主な使用野菜は、トマト(品種、サイズ指定)、レタス、たまねぎ、ピーマンであり、従来までは全ての野菜を店舗でカットしていた。しかし、店舗バックヤードの狭さと人件費などのコスト、商品の均一化(品質の安定)などを考え、カット野菜を使用するようになった。ただ、トマトだけは、現在も店舗内でカットしている。
カット野菜の取引先としては、東京デリカフーズとは平成22年から、大阪デリカフーズ株式会社(以下、「大阪デリカフーズ」という。)とはそれ以前から取引している。店舗の立地によっては名古屋デリカフーズ株式会社(以下、「名古屋デリカフーズ」という。)とも取引を行っている。
デリカフーズグループは、産地開発も手がけており、産地情報にも知見があることから取引を始めるに至った。価格は、市場価格を参考にしながら、毎月決めている。
実需者の外食企業から見たカット野菜のメリットとしては、野菜の歩留まりが良いこと、広い店舗バックヤードを必要としないことがある。また、カット野菜業者は、実需者にとっては産地とのコーディネーター役でもあり、野菜を安定的に納品してもらえることなどがあげられる。
一方、デメリットとしては、消費期限の問題がある。カット野菜業者から1日1回原則的に前日の夜に配送されているが、現在消費期限が1日であるので、もう少し延ばす技術開発があれば、とのことであった。
同社はただ、中間業者であるカット野菜業者に全て任せるのではなく、購買担当者本人も直接産地に赴き、生産者の生の声を聞いており、実需者の声を産地に届けることで、産地、中間業者および実需者の理想的なフードシステムを実践している。

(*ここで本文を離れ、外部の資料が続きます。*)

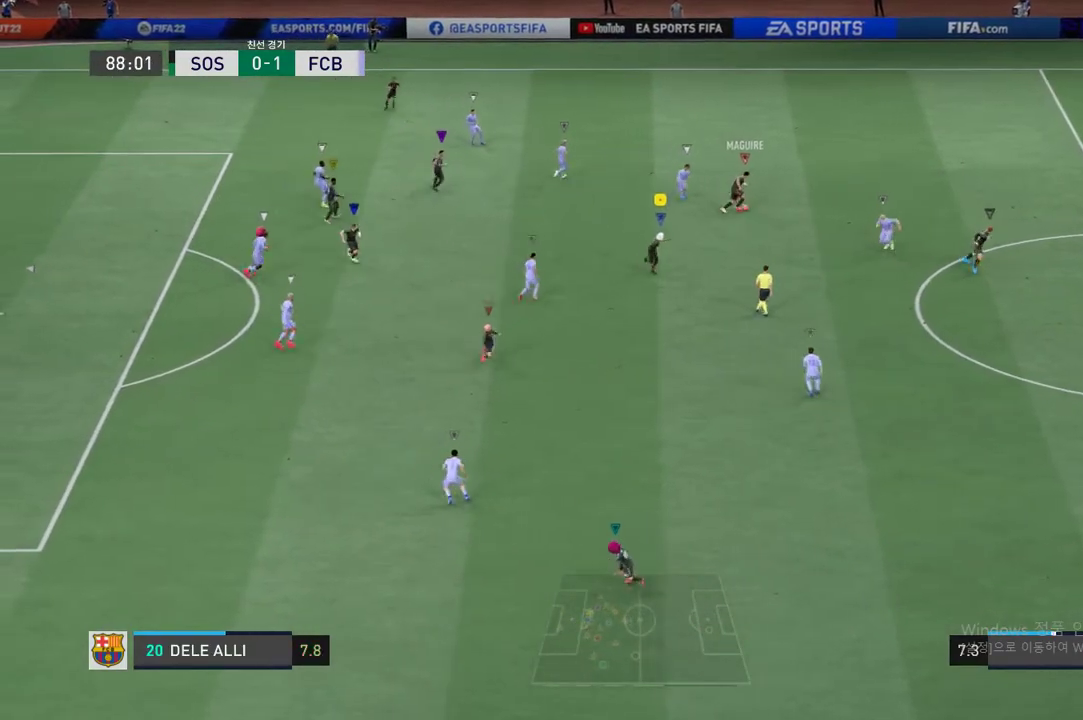
{"buttons": [], "left_stick": "up-right", "events": [[167, "left_stick", "center"], [502, "left_stick", "up-right"]]}
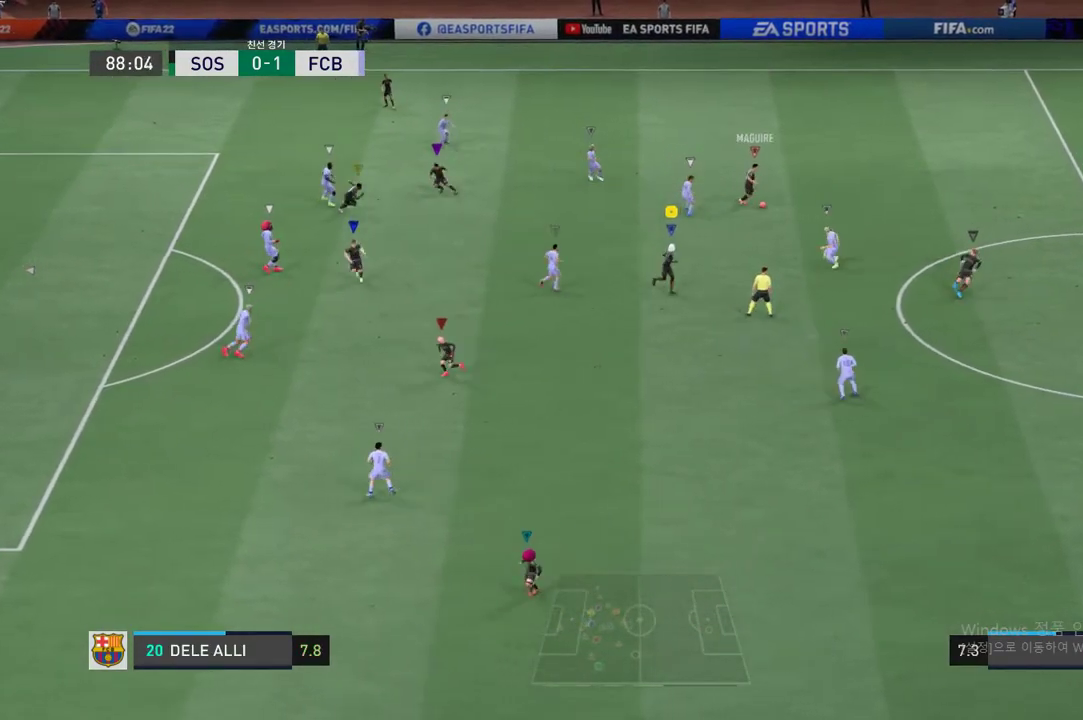
{"buttons": [], "left_stick": "right", "events": [[317, "left_stick", "center"], [468, "left_stick", "right"]]}
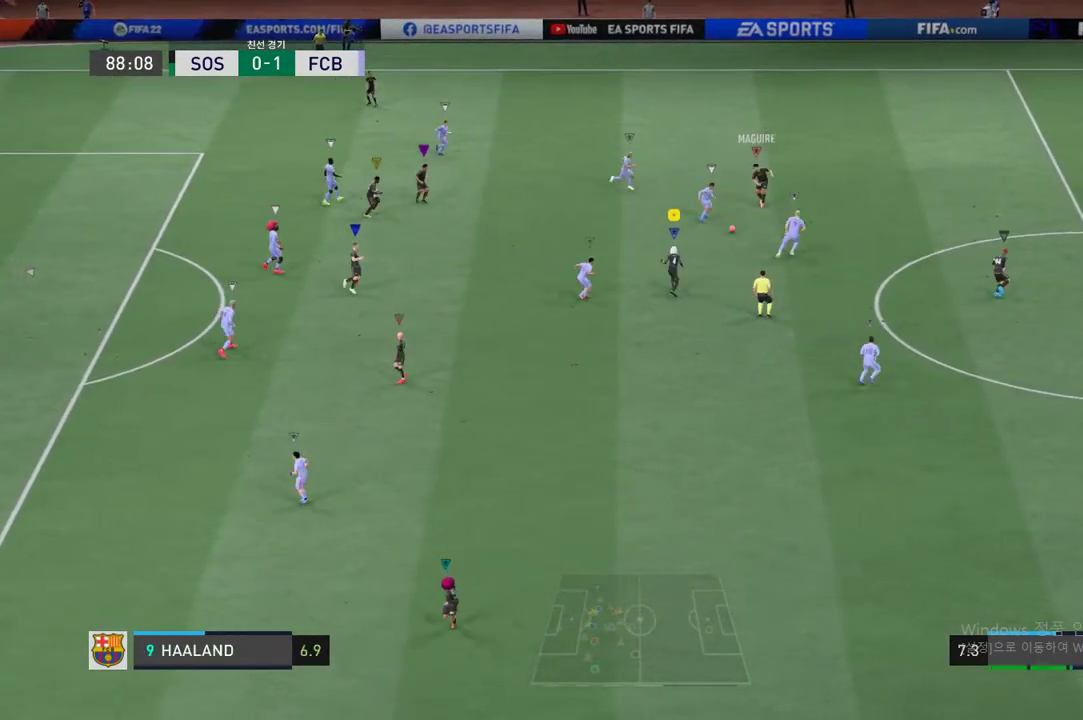
{"buttons": [], "left_stick": "left", "events": [[251, "left_stick", "down-right"], [385, "left_stick", "left"]]}
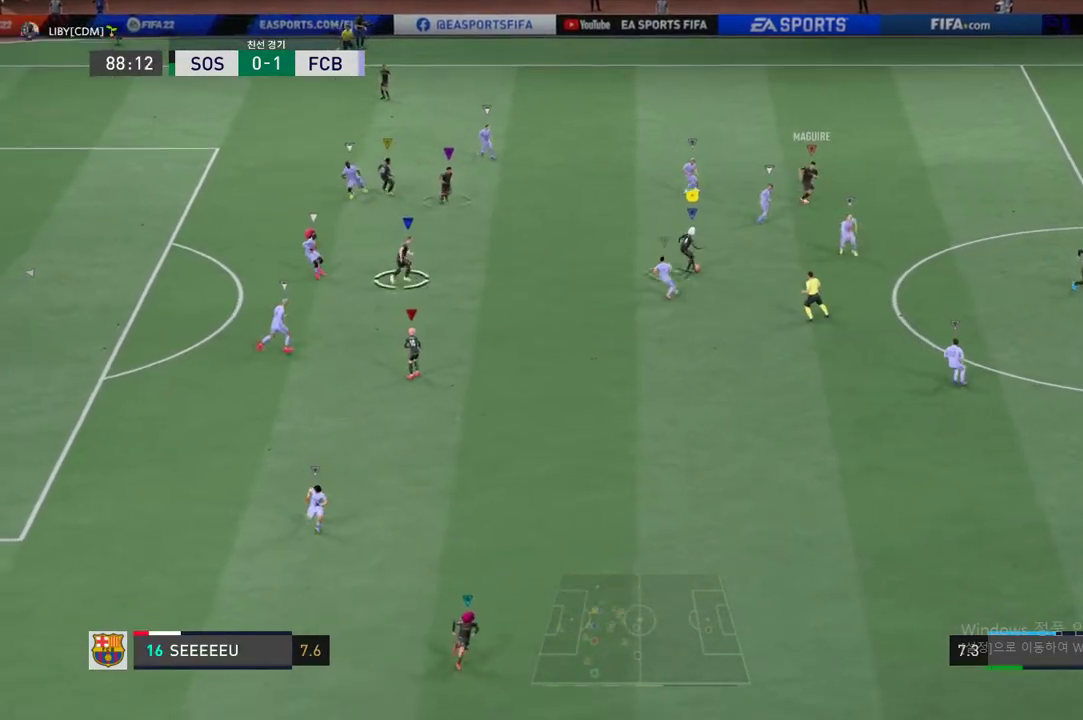
{"buttons": [], "left_stick": "left", "events": []}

平成26年3月期連結決算売上高は162億円。本社は、東京都足立区にある。
東京デリカフーズは、持株会社であるデリカフーズ株式会社(以下、「デリカフーズ」という。)の傘下のグループ会社の1社で、傘下のグルーブ会社としては、東京デリカフーズ、名古屋デリカフーズ、大阪デリカフーズ、デザイナーフーズ株式会社がある。
デリカフーズの26年3月期連結決算売上高は266億で、前年度より9.9%増加している。このうち野菜の売上高は240億円と見込まれている。
デリカフーズの26年3月期の販売構成比をみると、部門別ではカット野菜が34.9%、ホール野菜が53.2%、その他が11.9%と、過半数をホール野菜が占めている状況となっている(図1)。しかし、同社において最近、カット野菜の需要が拡大傾向にある。
同業態別では、ファミリーレストランが55.4%、ファストフードが14.2%、居酒屋およびパブが10.5%、その他外食が4.2%となっており、一般外食との取引が84.3%と圧倒的に多い状況となっている(図2)。
仕入先は卸売市場での買付けと契約取引による産地からの直接仕入れがあり、契約取引は、天候不順による不作の影響なども考慮し、6割程度としている。野菜(果実含む)の国産、輸入別は国産が80%、輸入が20%となっており、輸入についてはスポット購入が多い。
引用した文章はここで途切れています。